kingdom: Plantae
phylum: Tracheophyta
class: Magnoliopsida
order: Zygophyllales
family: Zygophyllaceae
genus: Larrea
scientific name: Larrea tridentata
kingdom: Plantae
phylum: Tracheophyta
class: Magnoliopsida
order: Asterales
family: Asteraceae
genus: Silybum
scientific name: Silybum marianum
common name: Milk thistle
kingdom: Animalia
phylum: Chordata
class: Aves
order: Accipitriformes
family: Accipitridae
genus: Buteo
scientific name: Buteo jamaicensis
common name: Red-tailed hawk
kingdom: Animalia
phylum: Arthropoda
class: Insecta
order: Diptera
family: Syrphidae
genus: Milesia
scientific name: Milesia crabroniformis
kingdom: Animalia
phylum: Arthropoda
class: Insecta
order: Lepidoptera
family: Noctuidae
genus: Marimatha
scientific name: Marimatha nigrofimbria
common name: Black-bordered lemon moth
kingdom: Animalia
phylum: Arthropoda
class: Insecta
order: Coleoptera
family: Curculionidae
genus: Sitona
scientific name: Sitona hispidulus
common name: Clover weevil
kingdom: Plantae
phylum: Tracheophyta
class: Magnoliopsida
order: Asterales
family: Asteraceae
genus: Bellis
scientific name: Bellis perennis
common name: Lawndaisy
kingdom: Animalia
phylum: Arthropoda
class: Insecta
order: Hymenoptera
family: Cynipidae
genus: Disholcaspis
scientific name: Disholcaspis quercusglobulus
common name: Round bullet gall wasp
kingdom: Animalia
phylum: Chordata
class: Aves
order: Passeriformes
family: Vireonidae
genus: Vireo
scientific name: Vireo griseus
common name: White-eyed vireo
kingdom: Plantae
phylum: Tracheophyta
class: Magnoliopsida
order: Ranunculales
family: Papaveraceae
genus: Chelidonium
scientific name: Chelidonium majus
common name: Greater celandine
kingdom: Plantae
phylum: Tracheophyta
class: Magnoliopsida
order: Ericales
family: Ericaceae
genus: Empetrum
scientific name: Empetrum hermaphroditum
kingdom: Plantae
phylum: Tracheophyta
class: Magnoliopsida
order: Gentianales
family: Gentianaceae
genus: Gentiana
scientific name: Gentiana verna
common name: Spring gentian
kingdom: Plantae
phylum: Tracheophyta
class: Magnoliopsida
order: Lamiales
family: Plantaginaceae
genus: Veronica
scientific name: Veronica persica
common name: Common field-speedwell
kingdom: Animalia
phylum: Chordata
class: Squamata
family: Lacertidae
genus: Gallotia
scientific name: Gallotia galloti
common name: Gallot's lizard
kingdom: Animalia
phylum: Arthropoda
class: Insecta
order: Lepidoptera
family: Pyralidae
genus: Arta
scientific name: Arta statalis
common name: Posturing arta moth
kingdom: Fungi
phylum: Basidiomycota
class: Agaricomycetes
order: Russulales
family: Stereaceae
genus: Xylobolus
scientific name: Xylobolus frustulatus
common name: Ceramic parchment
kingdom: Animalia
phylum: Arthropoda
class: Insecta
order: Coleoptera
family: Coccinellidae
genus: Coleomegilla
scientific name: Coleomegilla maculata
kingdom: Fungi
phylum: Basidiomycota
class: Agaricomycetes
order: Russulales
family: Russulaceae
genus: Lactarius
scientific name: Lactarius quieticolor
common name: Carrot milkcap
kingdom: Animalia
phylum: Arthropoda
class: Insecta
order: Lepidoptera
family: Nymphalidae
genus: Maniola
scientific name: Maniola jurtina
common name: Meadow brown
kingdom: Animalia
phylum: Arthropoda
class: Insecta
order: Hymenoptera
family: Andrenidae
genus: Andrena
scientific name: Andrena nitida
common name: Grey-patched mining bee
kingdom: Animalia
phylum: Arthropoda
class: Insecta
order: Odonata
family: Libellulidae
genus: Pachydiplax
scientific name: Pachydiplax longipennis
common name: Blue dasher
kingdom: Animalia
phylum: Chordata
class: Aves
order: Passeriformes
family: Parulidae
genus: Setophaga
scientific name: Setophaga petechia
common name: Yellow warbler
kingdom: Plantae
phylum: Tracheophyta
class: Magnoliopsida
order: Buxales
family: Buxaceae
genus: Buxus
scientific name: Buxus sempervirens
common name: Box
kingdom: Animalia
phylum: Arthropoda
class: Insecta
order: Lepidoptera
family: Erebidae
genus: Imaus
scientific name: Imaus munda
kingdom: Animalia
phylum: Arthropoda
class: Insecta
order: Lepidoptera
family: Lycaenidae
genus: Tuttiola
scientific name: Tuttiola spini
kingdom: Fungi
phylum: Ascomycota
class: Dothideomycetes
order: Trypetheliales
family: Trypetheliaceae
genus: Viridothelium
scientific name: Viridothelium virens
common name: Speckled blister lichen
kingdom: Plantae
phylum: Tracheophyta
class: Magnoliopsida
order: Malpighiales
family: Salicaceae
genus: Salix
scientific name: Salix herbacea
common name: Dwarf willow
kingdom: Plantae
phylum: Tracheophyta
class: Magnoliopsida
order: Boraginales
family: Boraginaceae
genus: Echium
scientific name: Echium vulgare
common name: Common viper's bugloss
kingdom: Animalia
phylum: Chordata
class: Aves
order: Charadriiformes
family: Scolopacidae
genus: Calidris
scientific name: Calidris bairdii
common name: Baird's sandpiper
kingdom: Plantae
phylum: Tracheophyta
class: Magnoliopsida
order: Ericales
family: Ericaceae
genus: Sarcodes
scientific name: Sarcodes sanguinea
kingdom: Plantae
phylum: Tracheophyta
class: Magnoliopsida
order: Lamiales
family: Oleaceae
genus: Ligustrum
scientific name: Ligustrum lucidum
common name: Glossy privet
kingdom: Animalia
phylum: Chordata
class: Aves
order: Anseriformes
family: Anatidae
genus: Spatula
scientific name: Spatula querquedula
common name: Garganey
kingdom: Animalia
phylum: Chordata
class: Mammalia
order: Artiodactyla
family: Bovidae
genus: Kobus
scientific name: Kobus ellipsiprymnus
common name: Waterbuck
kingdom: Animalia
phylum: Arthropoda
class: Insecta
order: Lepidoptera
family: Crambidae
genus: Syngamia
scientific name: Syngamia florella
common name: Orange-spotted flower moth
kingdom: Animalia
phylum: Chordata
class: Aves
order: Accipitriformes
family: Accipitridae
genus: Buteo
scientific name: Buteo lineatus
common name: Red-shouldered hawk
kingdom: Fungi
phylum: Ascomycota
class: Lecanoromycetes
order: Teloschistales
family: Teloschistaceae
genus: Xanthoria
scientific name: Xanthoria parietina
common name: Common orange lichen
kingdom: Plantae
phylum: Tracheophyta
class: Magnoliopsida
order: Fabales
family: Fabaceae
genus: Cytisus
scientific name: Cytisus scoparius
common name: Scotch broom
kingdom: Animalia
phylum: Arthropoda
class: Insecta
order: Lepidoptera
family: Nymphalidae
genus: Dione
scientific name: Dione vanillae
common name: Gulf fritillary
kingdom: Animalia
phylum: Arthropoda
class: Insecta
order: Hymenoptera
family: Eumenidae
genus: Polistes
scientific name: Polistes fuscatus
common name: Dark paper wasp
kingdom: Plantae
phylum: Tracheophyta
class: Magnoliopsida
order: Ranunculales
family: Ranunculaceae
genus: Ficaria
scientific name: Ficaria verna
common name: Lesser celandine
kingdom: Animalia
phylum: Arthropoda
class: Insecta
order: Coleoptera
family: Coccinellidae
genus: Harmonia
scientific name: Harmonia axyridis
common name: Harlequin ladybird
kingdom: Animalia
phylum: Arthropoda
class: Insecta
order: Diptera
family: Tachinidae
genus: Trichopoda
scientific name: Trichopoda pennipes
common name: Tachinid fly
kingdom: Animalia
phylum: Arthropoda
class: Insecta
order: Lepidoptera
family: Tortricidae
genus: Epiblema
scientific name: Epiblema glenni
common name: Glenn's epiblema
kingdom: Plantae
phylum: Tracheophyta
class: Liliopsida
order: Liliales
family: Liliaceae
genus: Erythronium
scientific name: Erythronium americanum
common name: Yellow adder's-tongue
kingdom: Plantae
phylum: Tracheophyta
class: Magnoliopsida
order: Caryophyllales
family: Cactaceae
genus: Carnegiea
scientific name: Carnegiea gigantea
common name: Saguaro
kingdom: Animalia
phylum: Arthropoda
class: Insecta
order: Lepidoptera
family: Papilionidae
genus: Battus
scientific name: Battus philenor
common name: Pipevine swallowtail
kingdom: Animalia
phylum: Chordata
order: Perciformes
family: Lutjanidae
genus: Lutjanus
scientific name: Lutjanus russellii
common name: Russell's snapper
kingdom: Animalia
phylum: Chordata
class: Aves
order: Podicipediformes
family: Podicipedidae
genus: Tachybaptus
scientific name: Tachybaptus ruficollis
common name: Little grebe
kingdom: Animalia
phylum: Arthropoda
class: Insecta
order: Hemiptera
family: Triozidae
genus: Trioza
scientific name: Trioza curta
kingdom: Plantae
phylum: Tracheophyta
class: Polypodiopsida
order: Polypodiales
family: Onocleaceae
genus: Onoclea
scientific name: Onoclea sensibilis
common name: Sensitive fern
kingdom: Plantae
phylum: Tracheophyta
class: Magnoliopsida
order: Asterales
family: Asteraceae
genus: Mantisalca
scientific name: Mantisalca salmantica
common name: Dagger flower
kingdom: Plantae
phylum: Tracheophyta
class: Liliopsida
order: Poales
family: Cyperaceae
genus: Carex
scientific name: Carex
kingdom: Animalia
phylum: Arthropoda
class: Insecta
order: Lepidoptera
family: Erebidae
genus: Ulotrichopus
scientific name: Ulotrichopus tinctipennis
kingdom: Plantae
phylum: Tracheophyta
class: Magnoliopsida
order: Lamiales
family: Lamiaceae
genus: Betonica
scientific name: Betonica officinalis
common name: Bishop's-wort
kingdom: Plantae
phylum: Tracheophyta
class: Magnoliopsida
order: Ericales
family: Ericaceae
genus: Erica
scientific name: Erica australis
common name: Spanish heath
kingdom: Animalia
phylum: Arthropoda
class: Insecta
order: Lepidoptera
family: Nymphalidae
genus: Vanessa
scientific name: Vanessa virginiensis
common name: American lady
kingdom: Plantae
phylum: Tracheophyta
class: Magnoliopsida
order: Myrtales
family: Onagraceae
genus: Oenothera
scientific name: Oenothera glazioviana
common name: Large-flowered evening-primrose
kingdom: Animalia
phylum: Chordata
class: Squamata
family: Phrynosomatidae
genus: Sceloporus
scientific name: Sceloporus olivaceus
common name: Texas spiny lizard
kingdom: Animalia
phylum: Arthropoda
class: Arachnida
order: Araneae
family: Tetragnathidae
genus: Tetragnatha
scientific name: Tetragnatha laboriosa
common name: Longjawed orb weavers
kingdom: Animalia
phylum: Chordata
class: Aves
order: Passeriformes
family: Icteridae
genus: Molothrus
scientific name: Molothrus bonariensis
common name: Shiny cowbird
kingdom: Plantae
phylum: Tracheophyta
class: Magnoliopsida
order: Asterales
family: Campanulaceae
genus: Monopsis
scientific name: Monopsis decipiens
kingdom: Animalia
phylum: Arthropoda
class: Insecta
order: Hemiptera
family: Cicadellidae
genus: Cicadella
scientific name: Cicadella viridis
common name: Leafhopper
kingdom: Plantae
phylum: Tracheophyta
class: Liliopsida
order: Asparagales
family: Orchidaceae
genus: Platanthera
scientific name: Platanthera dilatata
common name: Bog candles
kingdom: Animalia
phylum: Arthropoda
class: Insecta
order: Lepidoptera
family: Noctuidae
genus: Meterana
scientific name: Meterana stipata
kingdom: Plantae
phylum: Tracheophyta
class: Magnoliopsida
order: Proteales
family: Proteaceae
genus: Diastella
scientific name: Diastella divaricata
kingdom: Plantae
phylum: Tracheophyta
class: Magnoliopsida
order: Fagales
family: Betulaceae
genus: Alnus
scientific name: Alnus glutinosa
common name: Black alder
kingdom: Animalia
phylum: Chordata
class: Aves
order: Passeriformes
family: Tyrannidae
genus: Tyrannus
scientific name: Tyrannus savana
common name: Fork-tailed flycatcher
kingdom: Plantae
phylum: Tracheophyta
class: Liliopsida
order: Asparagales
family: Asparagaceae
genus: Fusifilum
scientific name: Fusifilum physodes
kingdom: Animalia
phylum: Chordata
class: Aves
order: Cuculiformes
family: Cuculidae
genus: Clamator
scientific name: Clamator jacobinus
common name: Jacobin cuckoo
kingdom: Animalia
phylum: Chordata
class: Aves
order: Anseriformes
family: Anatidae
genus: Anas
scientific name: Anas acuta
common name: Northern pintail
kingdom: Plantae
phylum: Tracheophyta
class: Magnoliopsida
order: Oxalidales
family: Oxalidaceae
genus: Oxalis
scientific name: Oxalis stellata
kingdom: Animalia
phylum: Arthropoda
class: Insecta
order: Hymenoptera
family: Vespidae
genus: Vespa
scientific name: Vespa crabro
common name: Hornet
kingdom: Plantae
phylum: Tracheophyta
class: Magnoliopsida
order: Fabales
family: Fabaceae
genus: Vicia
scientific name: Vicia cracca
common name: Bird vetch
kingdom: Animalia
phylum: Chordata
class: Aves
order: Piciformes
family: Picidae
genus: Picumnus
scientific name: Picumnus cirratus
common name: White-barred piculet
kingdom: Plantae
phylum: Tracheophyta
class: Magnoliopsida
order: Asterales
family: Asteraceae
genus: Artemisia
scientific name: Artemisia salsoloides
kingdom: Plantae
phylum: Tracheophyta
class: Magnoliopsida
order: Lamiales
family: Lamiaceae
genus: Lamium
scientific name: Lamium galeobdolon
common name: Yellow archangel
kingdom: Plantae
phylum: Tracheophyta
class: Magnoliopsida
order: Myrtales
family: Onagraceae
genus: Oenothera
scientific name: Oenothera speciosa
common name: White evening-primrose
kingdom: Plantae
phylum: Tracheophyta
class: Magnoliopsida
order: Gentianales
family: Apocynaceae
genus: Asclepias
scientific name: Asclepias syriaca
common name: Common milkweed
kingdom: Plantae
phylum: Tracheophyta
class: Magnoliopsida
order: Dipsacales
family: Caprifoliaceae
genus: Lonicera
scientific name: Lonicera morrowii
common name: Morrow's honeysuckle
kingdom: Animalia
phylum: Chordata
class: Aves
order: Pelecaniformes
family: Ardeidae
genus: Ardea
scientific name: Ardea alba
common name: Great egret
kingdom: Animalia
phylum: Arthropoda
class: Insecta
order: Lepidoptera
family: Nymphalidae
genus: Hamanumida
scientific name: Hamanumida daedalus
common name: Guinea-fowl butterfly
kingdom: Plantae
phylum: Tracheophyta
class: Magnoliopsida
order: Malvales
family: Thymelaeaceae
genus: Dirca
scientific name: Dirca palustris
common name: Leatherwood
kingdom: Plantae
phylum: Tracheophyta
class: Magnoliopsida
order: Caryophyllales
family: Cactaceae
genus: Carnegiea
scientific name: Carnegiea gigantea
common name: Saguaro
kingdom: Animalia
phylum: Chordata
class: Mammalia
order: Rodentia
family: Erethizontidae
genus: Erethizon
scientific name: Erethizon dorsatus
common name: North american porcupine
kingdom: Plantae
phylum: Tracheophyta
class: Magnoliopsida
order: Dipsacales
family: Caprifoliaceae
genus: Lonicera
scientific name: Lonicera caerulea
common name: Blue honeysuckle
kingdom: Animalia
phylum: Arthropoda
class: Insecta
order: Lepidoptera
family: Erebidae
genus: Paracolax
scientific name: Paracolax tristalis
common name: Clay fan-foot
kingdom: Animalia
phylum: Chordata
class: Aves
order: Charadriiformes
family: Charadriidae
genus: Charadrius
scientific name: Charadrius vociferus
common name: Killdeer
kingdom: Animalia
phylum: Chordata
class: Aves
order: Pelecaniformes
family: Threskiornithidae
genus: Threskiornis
== == ==
### TO BE DONE
Write out again the part of the records that opens with the line containing "common name: Dwarf willow" and closes with the line containing "scientific name: Calidris bairdii", substituting "division" for "phylum" and leaving everything else unchanged.

### TASK SOLUTION
common name: Dwarf willow
kingdom: Plantae
division: Tracheophyta
class: Magnoliopsida
order: Boraginales
family: Boraginaceae
genus: Echium
scientific name: Echium vulgare
common name: Common viper's bugloss
kingdom: Animalia
division: Chordata
class: Aves
order: Charadriiformes
family: Scolopacidae
genus: Calidris
scientific name: Calidris bairdii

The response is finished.